What strikes me about the nineteenth-century texts is how little they actually describe of the image. Unlike DALL-E prompts, these texts are mere suggestions. I am the intelligence that has to fill in the gaps, whether through imagination or a trip to the gallery.

As a historian of photography, I’m always describing pictures. Sometimes it’s to hedge against the possibility that there will be no reproductions to accompany my writing or to help readers see the picture in the way that I’m seeing it. But the most frequent way I describe pictures is this: “woman wearing scarf in front of Grand Canyon.” Then I click “search” and look through the results. And finally I remember that the picture I was trying to find is by Roger Minick and it’s actually Inspiration Point in Yosemite, not the Grand Canyon. Or I search “shopping cart in parking lot, 1960s.” And, obviously, the shopping cart is William Eggleston’s, but in my mind I’ve merged it with his tricycle picture. My remembered description can only get me so far.

My Google image search history reads like David Horvitz’s project called Nostalgia. The artist selected thousands of digital images from his personal archive. When shown publicly, each image is displayed for one minute on a screen. After it is shown, it is deleted. Forever. All that is left is Horvitz’s memory of those images—and descriptions he wrote of them. He collected some of these descriptions, along with file names and dates, in a book published by Gato Negro in 2019. They include “IMG_9906.jpg View through the windshield driving through automatic car wash. 11/28/2017 3:37 pm” and “IMG_6703.jpg Daniel getting massaged by a woman on a beach in Italy. 7/22/2018 2:10 pm.” The titles read to me like they could be DALL-E image prompts working backwards, from image to text.

© David Horvitz. *Nostalgia*. Gato Negro Ediciones. 2022. Author David Horvitz compiled the descriptions of photos he had deleted from his archive into a book, *Nostalgia.*

Another DALL-E inversion is a recent project by David Campany, who has been making photographs that look like DALL-E images. The interest in looking at these pictures is not in appreciating the images, but in imagining what prompts could have generated them. The image of sunlight reflecting in a blue swimming pool would be easy to create, but should one describe the lens flare that appears over the lavender field, or would DALL-E add that on its own?

When prompting DALL-E, the program offers suggestions such as: “Mention styles, like ‘pixel art.’” Or: “Add ‘digital art’ for striking and high-quality images.” One online tutorial recommends, “If you're aiming to create photorealistic images, try including a camera model, focal length and type of lighting (‘studio lighting’, ‘soft lighting’, ‘deep shadows’, etc).” And this is why I want to recommend DALL-E: not for the strength of its images, but for the way it is training users to be better describers and viewers of photographs. These descriptions can also help us understand what people are looking for in photographs. Studying the revision of prompts might help us pin down subjective descriptions, or chart shifts in what users think of as “good” composition or “nice” lighting. In spotting fakes, it pays to know what fakes—and real things—really look like. What does AI’s “photorealistic” imagery look like? Where does it fall short? What lens-based elements are lacking? Where does the software take shortcuts (such as its infamous trouble depicting fingers and hands, like all young artists)?
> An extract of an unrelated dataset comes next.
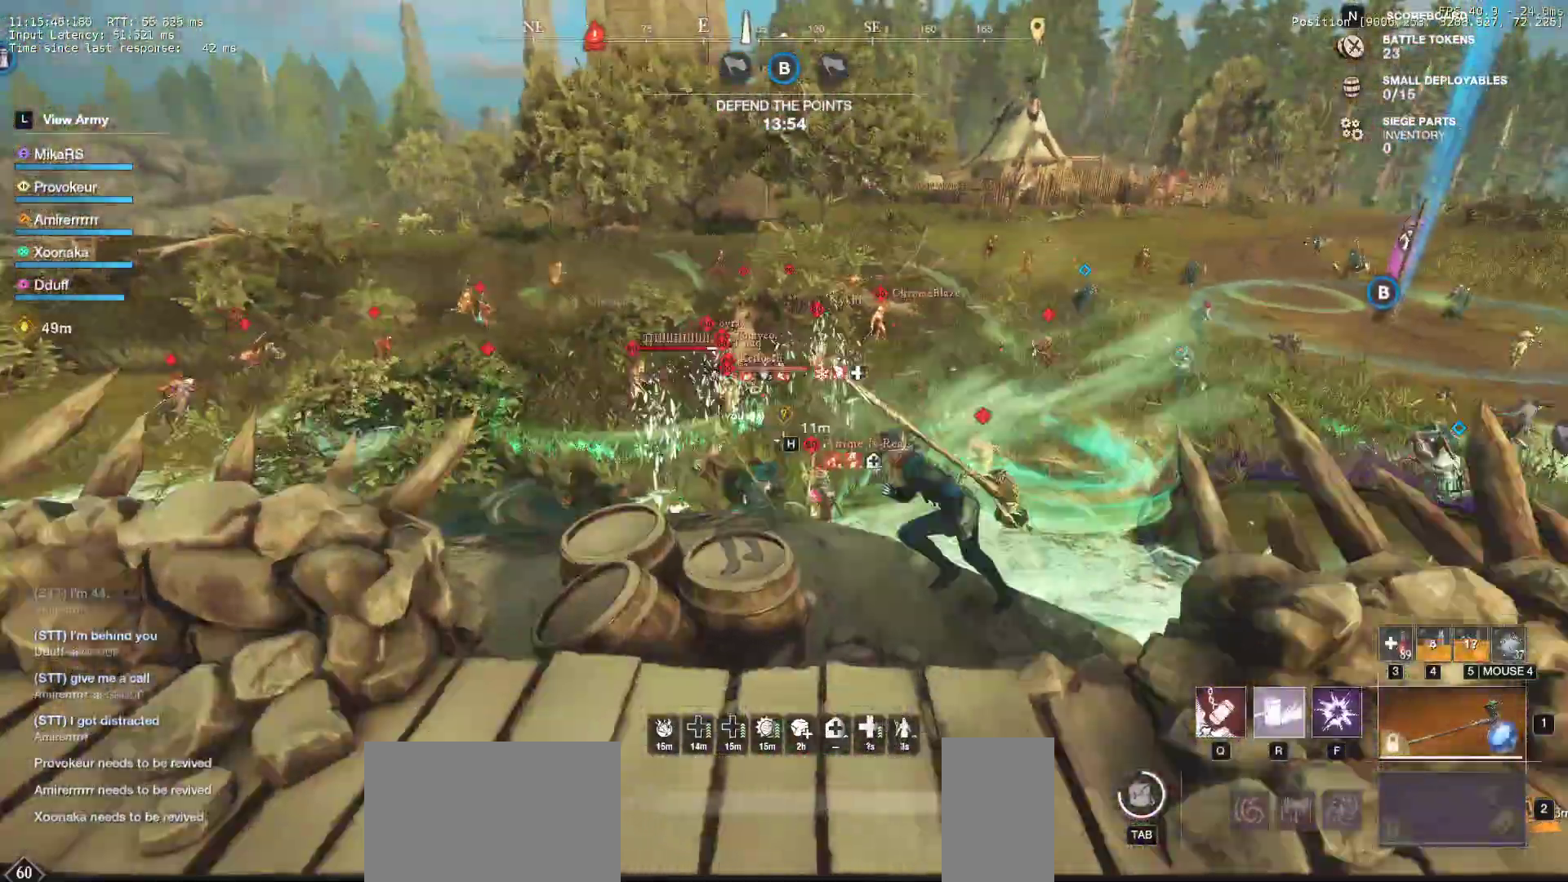
{"keys": ["w"], "mouse": [], "events": [[33, "space", "down"], [167, "space", "up"]]}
"In spotting fakes, it pays to know what fakes—and real things—really look like."

A long prompt by St. Pierre points to some of the challenges, as well as the unique opportunities that might come from studying AI users’ requests: “1960s street style fashion photo capturing a gorgeous 30-year-old woman with long brown hair, slightly blush cheeks, and a sly grin walking confidently on a bright spring morning in TriBeCa. She’s wearing a stunning white lace Gucci gown with a full tulle skirt, intricate lace detailing, long lace sleeves, a high collar, and a fitted bodice adorned with delicate floral appliques. The soft lighting and careful composition emphasize the dreamy and romantic elegance of the gown.” What counts as a “sly grin”? What is a “stunning” gown? Is it stunning for 1960 or 2023? What is “careful composition”? What does “dreamy” look like? How do these requests change from user to user and over time?
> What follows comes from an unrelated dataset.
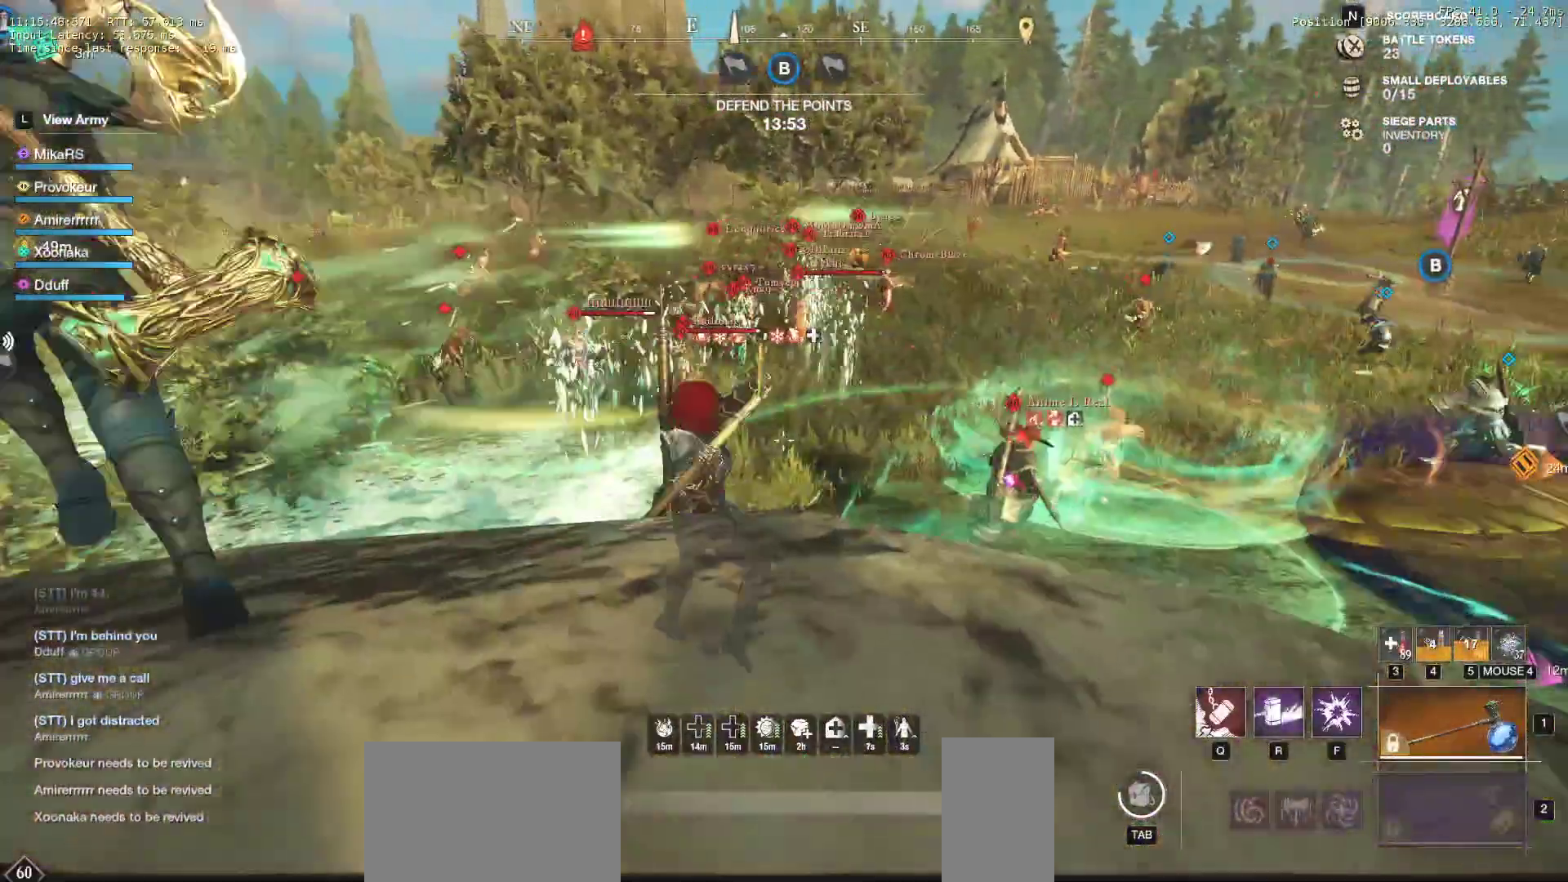
{"keys": ["w"], "mouse": [], "events": [[200, "shift", "down"], [300, "shift", "up"], [367, "shift", "down"], [450, "shift", "up"]]}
© Nick St. Pierre, @nickfloats. Image made using DALL-E prompt: “1960s street style fashion photo capturing a gorgeous 30-year-old woman with long brown hair, slightly blush cheeks, and a sly grin walking confidently on a bright spring morning in TriBeCa. She's wearing a stunning white lace Gucci gown with a full tulle skirt, intricate lace detailing, long lace sleeves, a high collar, and a fitted bodice adorned with delicate floral appliques. The soft lighting and careful composition emphasize the dreamy and romantic elegance of the gown. --ar 17:22”

The poet Mark Doty begins his book on descriptive writing like this: “It sounds like a simple thing, just say what you see.” Although Doty’s goal is to translate “world into word,” as he says, it is not much different from the challenge of describing the world in a photograph. In both, the rich and layered experience of looking is flattened by any simple statement of subject. In 1865 the Philadelphia Photographer, a photo industry publication, printed an essay recommending that photographers spend more time saying what they saw. The author, Frank Howard, suggested that photographers’ overwhelmingly prosaic titles didn’t only detract from viewers’ experience of the pictures in an exhibition, but generic titles impoverished the photographers’ future pictures. Instead, Howard counseled photographers to “study the picture to see if it really is like nature.” Looking at pictures closely like this could also train photographers to look more closely at the world itself and, thus, to find better pictures in it. Vision is fleeting; words are lasting. To understand what they have seen and to learn to look for it in the future, Howard insisted on the practice of writing descriptive titles.

My hope for DALL-E and other AI image generators is related. When we learn not just to look at pictures, but to describe them in minute detail, as if we might bring them into existence through our words alone, then we are really seeing. If I had to describe Pope Francis in Balenciaga, I would have to tell you that the finger of his right hand looks more like an octopus than a pontiff’s pointer. I would be forced to explain the fact that the turned-up collar of his chic jacket is curiously invisible when it passes behind his glasses. Taking the time to describe requires closer looking.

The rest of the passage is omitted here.